Render every line of the items below as a Markdown table with two columns, Number and Entry. Put each line's running number in Number and the line itself in Entry, and leave out the blank lines.

============

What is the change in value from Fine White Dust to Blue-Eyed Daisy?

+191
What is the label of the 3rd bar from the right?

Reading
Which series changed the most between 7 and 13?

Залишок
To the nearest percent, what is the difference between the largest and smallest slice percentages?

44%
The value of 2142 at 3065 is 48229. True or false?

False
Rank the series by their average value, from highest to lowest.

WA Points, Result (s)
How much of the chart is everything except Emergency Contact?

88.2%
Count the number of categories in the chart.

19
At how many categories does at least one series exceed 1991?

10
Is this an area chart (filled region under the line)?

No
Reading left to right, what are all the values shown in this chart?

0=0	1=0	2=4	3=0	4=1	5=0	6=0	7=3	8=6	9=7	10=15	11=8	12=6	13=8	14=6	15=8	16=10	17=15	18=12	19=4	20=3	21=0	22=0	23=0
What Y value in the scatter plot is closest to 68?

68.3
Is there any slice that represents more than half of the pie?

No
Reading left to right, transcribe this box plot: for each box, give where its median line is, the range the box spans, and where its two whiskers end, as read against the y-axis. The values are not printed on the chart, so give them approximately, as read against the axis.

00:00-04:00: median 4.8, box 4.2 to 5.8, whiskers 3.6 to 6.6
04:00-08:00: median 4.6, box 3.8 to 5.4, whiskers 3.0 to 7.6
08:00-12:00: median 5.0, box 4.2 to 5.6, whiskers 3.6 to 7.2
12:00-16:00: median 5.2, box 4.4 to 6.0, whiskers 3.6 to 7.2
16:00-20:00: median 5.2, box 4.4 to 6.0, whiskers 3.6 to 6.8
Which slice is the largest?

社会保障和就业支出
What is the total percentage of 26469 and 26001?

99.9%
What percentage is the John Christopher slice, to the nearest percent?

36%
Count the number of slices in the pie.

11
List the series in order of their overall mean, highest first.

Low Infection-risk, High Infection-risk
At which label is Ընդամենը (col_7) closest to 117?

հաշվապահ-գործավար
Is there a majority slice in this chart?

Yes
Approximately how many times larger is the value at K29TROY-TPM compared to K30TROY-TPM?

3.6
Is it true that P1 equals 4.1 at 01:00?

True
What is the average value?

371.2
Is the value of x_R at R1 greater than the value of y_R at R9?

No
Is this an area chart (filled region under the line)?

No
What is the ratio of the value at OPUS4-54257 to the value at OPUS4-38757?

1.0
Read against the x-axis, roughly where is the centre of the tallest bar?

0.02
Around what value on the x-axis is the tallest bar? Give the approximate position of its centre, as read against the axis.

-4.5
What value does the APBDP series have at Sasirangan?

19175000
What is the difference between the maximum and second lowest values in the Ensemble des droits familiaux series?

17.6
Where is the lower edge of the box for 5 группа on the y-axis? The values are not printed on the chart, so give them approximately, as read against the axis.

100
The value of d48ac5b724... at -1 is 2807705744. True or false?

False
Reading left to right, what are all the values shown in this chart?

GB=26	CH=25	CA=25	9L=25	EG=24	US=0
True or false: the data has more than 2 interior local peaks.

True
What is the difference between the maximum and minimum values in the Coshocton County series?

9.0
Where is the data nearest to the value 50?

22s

============

- _TASK SOLUTION_:
| Number | Entry |
|---|---|
| 1 | What is the change in value from Fine White Dust to Blue-Eyed Daisy? |
| 2 | +191 |
| 3 | What is the label of the 3rd bar from the right? |
| 4 | Reading |
| 5 | Which series changed the most between 7 and 13? |
| 6 | Залишок |
| 7 | To the nearest percent, what is the difference between the largest and smallest slice percentages? |
| 8 | 44% |
| 9 | The value of 2142 at 3065 is 48229. True or false? |
| 10 | False |
| 11 | Rank the series by their average value, from highest to lowest. |
| 12 | WA Points, Result (s) |
| 13 | How much of the chart is everything except Emergency Contact? |
| 14 | 88.2% |
| 15 | Count the number of categories in the chart. |
| 16 | 19 |
| 17 | At how many categories does at least one series exceed 1991? |
| 18 | 10 |
| 19 | Is this an area chart (filled region under the line)? |
| 20 | No |
| 21 | Reading left to right, what are all the values shown in this chart? |
| 22 | 0=0	1=0	2=4	3=0	4=1	5=0	6=0	7=3	8=6	9=7	10=15	11=8	12=6	13=8	14=6	15=8	16=10	17=15	18=12	19=4	20=3	21=0	22=0	23=0 |
| 23 | What Y value in the scatter plot is closest to 68? |
| 24 | 68.3 |
| 25 | Is there any slice that represents more than half of the pie? |
| 26 | No |
| 27 | Reading left to right, transcribe this box plot: for each box, give where its median line is, the range the box spans, and where its two whiskers end, as read against the y-axis. The values are not printed on the chart, so give them approximately, as read against the axis. |
| 28 | 00:00-04:00: median 4.8, box 4.2 to 5.8, whiskers 3.6 to 6.6 |
| 29 | 04:00-08:00: median 4.6, box 3.8 to 5.4, whiskers 3.0 to 7.6 |
| 30 | 08:00-12:00: median 5.0, box 4.2 to 5.6, whiskers 3.6 to 7.2 |
| 31 | 12:00-16:00: median 5.2, box 4.4 to 6.0, whiskers 3.6 to 7.2 |
| 32 | 16:00-20:00: median 5.2, box 4.4 to 6.0, whiskers 3.6 to 6.8 |
| 33 | Which slice is the largest? |
| 34 | 社会保障和就业支出 |
| 35 | What is the total percentage of 26469 and 26001? |
| 36 | 99.9% |
| 37 | What percentage is the John Christopher slice, to the nearest percent? |
| 38 | 36% |
| 39 | Count the number of slices in the pie. |
| 40 | 11 |
| 41 | List the series in order of their overall mean, highest first. |
| 42 | Low Infection-risk, High Infection-risk |
| 43 | At which label is Ընդամենը (col_7) closest to 117? |
| 44 | հաշվապահ-գործավար |
| 45 | Is there a majority slice in this chart? |
| 46 | Yes |
| 47 | Approximately how many times larger is the value at K29TROY-TPM compared to K30TROY-TPM? |
| 48 | 3.6 |
| 49 | Is it true that P1 equals 4.1 at 01:00? |
| 50 | True |
| 51 | What is the average value? |
| 52 | 371.2 |
| 53 | Is the value of x_R at R1 greater than the value of y_R at R9? |
| 54 | No |
| 55 | Is this an area chart (filled region under the line)? |
| 56 | No |
| 57 | What is the ratio of the value at OPUS4-54257 to the value at OPUS4-38757? |
| 58 | 1.0 |
| 59 | Read against the x-axis, roughly where is the centre of the tallest bar? |
| 60 | 0.02 |
| 61 | Around what value on the x-axis is the tallest bar? Give the approximate position of its centre, as read against the axis. |
| 62 | -4.5 |
| 63 | What value does the APBDP series have at Sasirangan? |
| 64 | 19175000 |
| 65 | What is the difference between the maximum and second lowest values in the Ensemble des droits familiaux series? |
| 66 | 17.6 |
| 67 | Where is the lower edge of the box for 5 группа on the y-axis? The values are not printed on the chart, so give them approximately, as read against the axis. |
| 68 | 100 |
| 69 | The value of d48ac5b724... at -1 is 2807705744. True or false? |
| 70 | False |
| 71 | Reading left to right, what are all the values shown in this chart? |
| 72 | GB=26	CH=25	CA=25	9L=25	EG=24	US=0 |
| 73 | True or false: the data has more than 2 interior local peaks. |
| 74 | True |
| 75 | What is the difference between the maximum and minimum values in the Coshocton County series? |
| 76 | 9.0 |
| 77 | Where is the data nearest to the value 50? |
| 78 | 22s |